Even with his poor stretches and up and down play, he's putting up some solid numbers across the board in a Mavs' uniform. He's averaging 15.5 points, 4.6 rebounds, 2.2 assists, and is shooting 36.3 percent from behind the arc. To put that into perspective, only seven other players (Stephen Curry, Chris Paul, Damian Lillard, James Harden, Kevin Durant, Rudy Gay, and Gordon Hayward), with at least one hundred attempted threes, fall within the same category this season, per basketball-reference.com. It's unfortunate these numbers haven't saved Parsons from the wrath of some fans.
We saw him turn the corner and up his play before, so expecting the versatile forward to find his place between Dirk, Monta, and now Rondo should happen sooner than later. Something to consider: Rondo (11.5 shots) is averaging more shot attempts per game than Parsons (11.3) since the trade. That's exactly something we expected or wanted to see after 19 games with Rondo in the lineup.
Parsons, like his fellow teammates, is still adapting to a new role and team; after all, the team is just 11-8 as a whole since the trade. Once the continuity and chemistry is built, Parsons and the Mavs should be playing at a better and higher level and hopefully be able to contend with the West's elite. After all, when Parsons shows up and plays big, the Mavs usually benefit. The team is 10-1 in games he scorers at least 20 points.

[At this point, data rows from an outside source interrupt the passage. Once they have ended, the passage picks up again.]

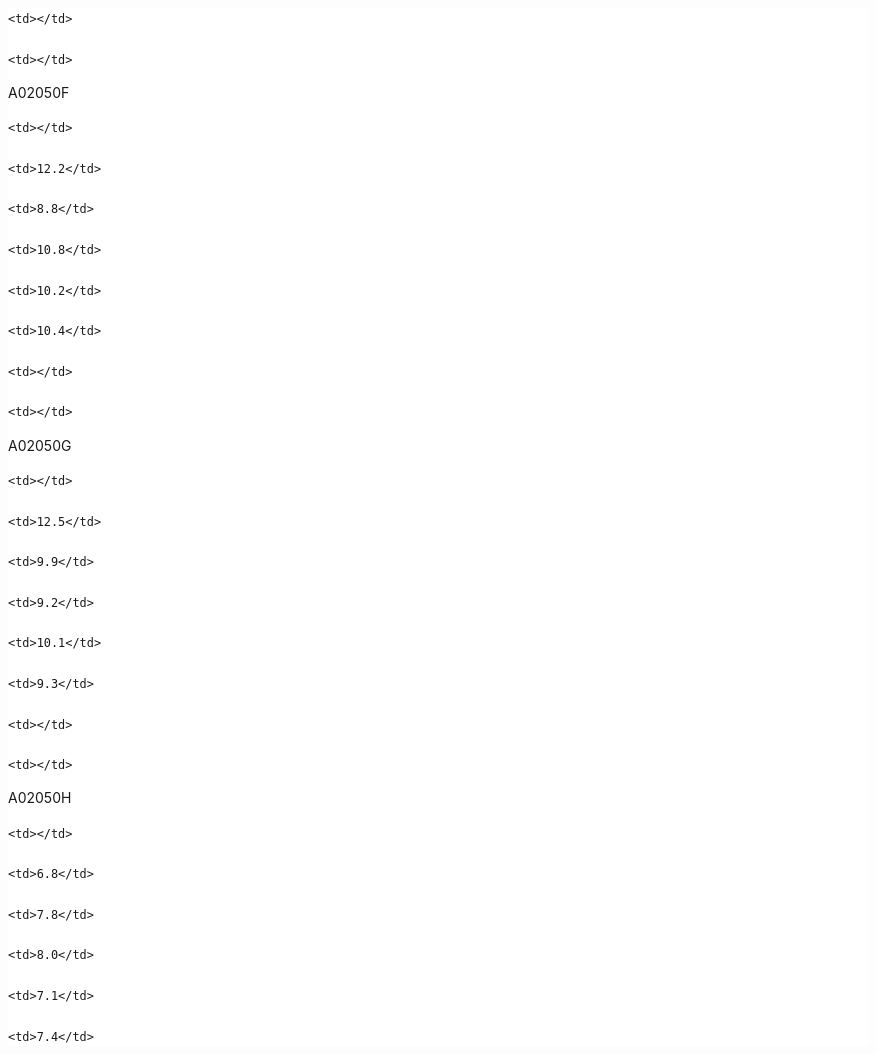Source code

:    <td></td>
    
    <td></td>
    

</tr>

<tr>
    <td>A02050F</td>
    
    <td></td>
    
    <td>12.2</td>
    
    <td>8.8</td>
    
    <td>10.8</td>
    
    <td>10.2</td>
    
    <td>10.4</td>
    
    <td></td>
    
    <td></td>
    

</tr>

<tr>
    <td>A02050G</td>
    
    <td></td>
    
    <td>12.5</td>
    
    <td>9.9</td>
    
    <td>9.2</td>
    
    <td>10.1</td>
    
    <td>9.3</td>
    
    <td></td>
    
    <td></td>
    

</tr>

<tr>
    <td>A02050H</td>
    
    <td></td>
    
    <td>6.8</td>
    
    <td>7.8</td>
    
    <td>8.0</td>
    
    <td>7.1</td>
    
    <td>7.4</td>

While wanting more from Parsons isn't a bad thing, such as scoring and rebounding, keep in mind that of every player on the team, Parsons is the one that has had to adapt the most.
Monta and Dirk have their places in the Mavs hierarchy set. Rondo was brought in to orchestrate the offense. All that has left Parsons in the unfortunate situation where he must adapt and alter his game once again. But if any Maverick can do it, it's him.